### Given data

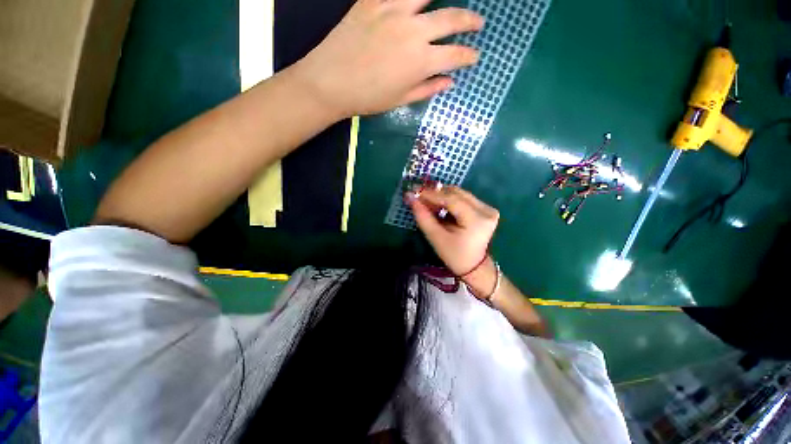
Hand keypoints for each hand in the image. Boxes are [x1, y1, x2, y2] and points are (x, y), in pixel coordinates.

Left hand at [292, 0, 483, 118]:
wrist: (331, 82)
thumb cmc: (368, 98)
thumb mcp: (401, 100)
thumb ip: (428, 89)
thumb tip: (450, 82)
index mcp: (421, 62)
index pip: (455, 56)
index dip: (468, 56)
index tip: (474, 56)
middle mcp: (414, 31)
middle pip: (451, 19)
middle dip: (469, 21)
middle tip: (478, 22)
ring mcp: (394, 11)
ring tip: (451, 3)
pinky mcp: (374, 0)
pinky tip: (417, 2)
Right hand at [406, 185, 498, 276]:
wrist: (474, 266)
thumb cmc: (454, 255)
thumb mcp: (436, 238)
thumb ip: (423, 217)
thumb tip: (410, 197)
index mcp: (477, 220)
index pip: (452, 200)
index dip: (431, 194)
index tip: (414, 191)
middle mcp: (486, 210)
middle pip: (456, 193)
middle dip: (435, 193)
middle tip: (418, 195)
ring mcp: (488, 208)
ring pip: (459, 194)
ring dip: (441, 195)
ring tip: (426, 201)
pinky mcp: (486, 209)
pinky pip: (463, 198)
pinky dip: (449, 200)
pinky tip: (438, 205)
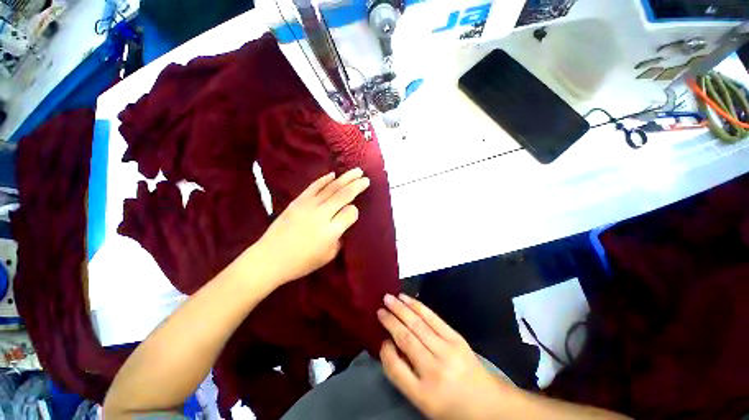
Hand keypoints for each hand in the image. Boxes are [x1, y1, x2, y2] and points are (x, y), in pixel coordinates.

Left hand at [255, 168, 369, 284]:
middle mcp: (321, 215)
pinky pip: (314, 187)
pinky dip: (324, 180)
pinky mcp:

### The task
Give back every entry in full, exactly as written, with no picture included.

### Answer to the problem
Hand keypoints for each hand in the image. Boxes are [x1, y1, x2, y2] and points are (x, y), in pixel coordinates.

Left hand at [292, 0, 483, 118]:
wrist: (331, 82)
thumb cmc: (368, 98)
thumb mcp: (401, 100)
thumb ip: (428, 89)
thumb tip: (450, 82)
index mcp: (421, 62)
index pip: (455, 56)
index dip: (468, 56)
index tip: (474, 56)
middle mcp: (414, 31)
middle pip: (451, 19)
middle dip: (469, 21)
middle tip: (478, 22)
ring mcp: (394, 11)
ring tip: (451, 3)
pinky mcp: (374, 0)
pinky tip: (417, 2)
Right hand at [406, 185, 498, 276]:
wrist: (474, 266)
thumb cmc: (454, 255)
thumb mcp: (436, 238)
thumb ip: (423, 217)
thumb tip: (410, 197)
index mcp: (477, 220)
index pip: (452, 200)
index dip: (431, 194)
index tip: (414, 191)
middle mcp: (486, 210)
middle pip: (456, 193)
middle dip: (435, 193)
middle tip: (418, 195)
ring mcp: (488, 208)
ring pip: (459, 194)
ring dip: (441, 195)
ring tip: (426, 201)
pinky mcp: (486, 209)
pinky pip: (463, 198)
pinky dip: (449, 200)
pinky tip: (438, 205)
Hand keypoints for each hand in the image. Boxes are [x1, y1, x2, y2] and points are (x, y), in pixel coordinates.

Left hand at [255, 168, 369, 284]:
middle mcp: (321, 215)
pinky pip: (314, 187)
pinky dip: (324, 180)
pinky mcp:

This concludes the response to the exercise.